## [Trecho citado]
HISTÓRIAS COMPARTILHADAS

 

LEITORA PARTICULAR DEDICA VOZ E TEMPO À NARRATIVA DE LIVROS PARA QUEM JÁ SENTE AS LIMITAÇÕES DA VISÃO CANSADA.

 

Uma vez por semana, Eliana Guedes, 52 anos, vai ao apartamento de Dalila Costa, 80 anos, no bairro Menino Deus, em Porto Alegre.  Na sala de estar, senta-se ao lado da aposentada, abre um livro e inicia a sessão de um serviço incomum.  Ela empresta visão e voz para que Dalila, que não consegue mais ler por conta de um problema na retina, desfrute da literatura que adora.  Eliana é uma leitora particular.

- Eu leio para pessoas que não podem ou não querem ler sozinhas, pode ser por alguma dificuldade, ou apenas por desejar o acompanhamento incentivando a leitura – explica.

 

A tradutora de inglês e espanhol transformou o ato de ler em profissão há três anos.  “Notícias, horóscopo, contos de fadas, vanguarda, românticos, surrealistas, suspense, receita de bolo.  Leio!”, grafou em um post na página do Facebook (www.facebook.com/leitoraparticular) para divulgar o trabalho.

 

Se a leitura proporciona viagens sem sair do lugar, Eliana se delicia com a ideia de fazer o passeio em dupla.  Por ela, faria até excursões:

- Isso é o mais bacana, é a coisa compartilhada.  É legar pensar que se pode fazer isso com alguém, e talvez seja mais prazeroso.  Além disso, é muito importante estimular a imaginação.  O dia da gente fica tão melhor quando se pode imaginar, criar coisas para nós mesmos.

 

Eliana é apaixonada por ler em voz alta desde os cinco anos, quando aprendeu a juntar as letras de outdoors e das manchetes de jornais.  E também adora interpretar – quando o texto permite “um draminha”, não perde a oportunidade.  Não por menos se identificou com a personagem de LA LECTRICE (UMA LEITORA BEM PARTICULAR, no Brasil), filme do diretor francês Michel Deville sobre uma mulher que tinha como profissão ler para quem a contratava.

 

A porto-alegrense se inspirou na personagem das telas de cinema nos anos 1980 e, na época, tentou fazer o mesmo na Capital.  Ela colocou um anúncio nos classificados do jornal, mas não arranjou nenhum cliente.

## [Dados registrados]

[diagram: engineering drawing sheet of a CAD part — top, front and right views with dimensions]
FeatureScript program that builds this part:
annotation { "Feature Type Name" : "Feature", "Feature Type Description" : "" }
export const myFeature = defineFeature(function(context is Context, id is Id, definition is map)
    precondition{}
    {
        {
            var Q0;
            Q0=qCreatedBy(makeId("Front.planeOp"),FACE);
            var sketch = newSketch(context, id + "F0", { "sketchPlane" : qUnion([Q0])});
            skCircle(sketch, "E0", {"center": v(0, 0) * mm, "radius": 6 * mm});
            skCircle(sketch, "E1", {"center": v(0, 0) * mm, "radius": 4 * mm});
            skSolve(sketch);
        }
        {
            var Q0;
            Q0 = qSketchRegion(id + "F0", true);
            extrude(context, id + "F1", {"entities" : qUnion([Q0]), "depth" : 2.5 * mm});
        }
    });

## [Tarefas]
[1] Segundo a reportagem sobre a leitora particular, em que bairro de Porto Alegre fica o apartamento de Dalila Costa?
[2] Prossiga a reportagem sobre a leitora particular a partir da última frase apresentada.

## [Respostas]
[1] No bairro Menino Deus.

[2]
Três décadas depois, a leitora particular está conseguindo dar os primeiros passos.  Não encontrou ainda a receptividade que deseja – tem apenas duas clientes fixas.  Cobrando R$ 80,00 por sessão de leitura particular, a principal renda dela ainda vem dos trabalhos como tradutora de materiais técnicos e acadêmicos.  Mas sua paixão está na literatura.  E de preferência em voz alta.

- Esse trabalho é um grande prazer.  Se eu pudesse viver disso, seria maravilhoso – conta.

 

 

 

COMENTÁRIOS E DEBATES SEM PRESSA ALGUMA

Quando Eliana e Dalila abrem um livro, deixam a pressa de Porto Alegre na rua.  Elas interrompem a leitura  árias vezes para comentar diálogos, relembrar passagens de um capítulo anterior ou fazer pesquisa na internet – que rendem descobertas como a localização de Sokol, distrito da Rússia.  Também acontece de o riso ou o choro serem os responsáveis por uma breve pausa.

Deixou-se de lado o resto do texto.